8. Curbside Pickup – And What About Returns?
Curbside pickup became a mainstay among store-based retailers during the pandemic. One addition to the retailer arsenal of late has been curbside returns. To date, I’m aware that both Dick’s Sporting Goods and Nordstrom are making this service available. There’s nothing more convenient than having a store associate run out to your car and process your return. When I tested both earlier in the year, my initial experiences were surely a time-savings, though staff training on execution was needed as the service was still in its infancy.
9. Tools That Aid Gifting Are Appreciated by Buyers
Shoppers are always looking for ways to shop that are more convenient and Kay does just that with the visual search capability. They articulate their 3-step process starting with shoppers sending them a picture of their desired product. From there, the tool will look for similar items and, voila!, results will be shared. As they articulate, it can be an excellent vehicle for providing gifting hints to ensure you get exactly what you want. They even include a video to watch the tool in action.
Another convenience being offered by retailers is GiftNow. We have all been faced with scenarios of not knowing the personal preferences of those we are shopping for. GiftNow to the rescue. Shoppers on David Yurman allow gift recipients to choose a size or color. Or instantly exchange it prior to shipping. Not only is it convenient, but it’s sustainable and beautiful in its delivery.
10. Build in Customer-centric Solutions for the Harried Shopper
Bottom line, when it comes to customer service, keep the time-starved shopper in mind. This is a reason to monitor what your customer needs and the category demands while being aware of what the competitors are making available.
Urban Outfitters is just one example of a retailer who has given “Contact Us” new meaning. Their customer base demands both texting and social options and they let you know they are available based on the customer’s preferences.
Train your CSR’s with ideal response time expectations for those that are in play. When it comes to email, my personal expectation is 24-hour turnaround time and a rich response to any question the shopper might pose. This certainly seems in line with industry findings suggesting that the average email response time is 18 hours.

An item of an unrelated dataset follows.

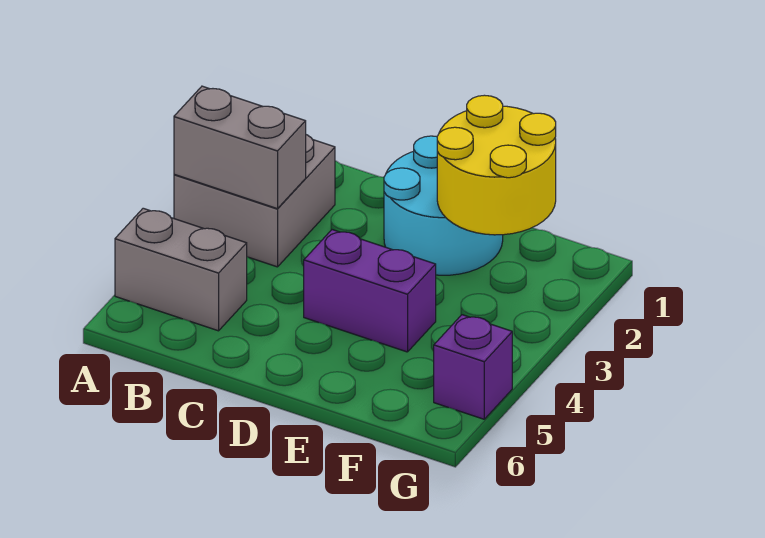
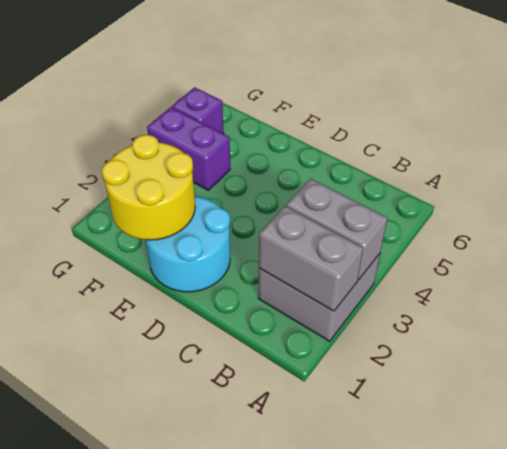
grey 1x2 brick [115,208,247,331] -> grey 1x2 brick moved to [259,206,363,311]
purple 1x2 brick [304,230,436,352] -> purple 1x2 brick moved to [147,107,230,190]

Live chat, while it is readily available, is often handled by bots these days. For easy issues, that can be effective, though more challenging concerns are better served by humans.
Virtual Appointments Can Be Valuable
Positioning experts into the shopping experience is just what West Elm has done as part of their experience. They showcase the Design Crew which they merchandise well both onsite and via email. It includes design and installation services and registry help is also called out. Their goal is to have shoppers set up an in-store consultation though virtual is also an option. Along with these capabilities comes the option to use their 3-D room planner online to bring your ideas to life.
Summer Brainstorming: Do Right By the Customer
While all these things are a factor, to me it’s mostly about the attitude of the institution and that’s where Abt is top of mind. They are a local Chicagoland institution that understands after 85 years of experience how to take care of the customer.
Summer Brainstorming Ensures a Focus on Growth
For those of us still facing winter doldrums, hopefully, summer is upon us. That means it’s now optimal to set aside some time for brainstorming what you can deliver in 2022. I encourage you to review these 10 areas of focus to assess where the opportunities for growth can come from for your company in 2022 and how you will stay ahead of the competition.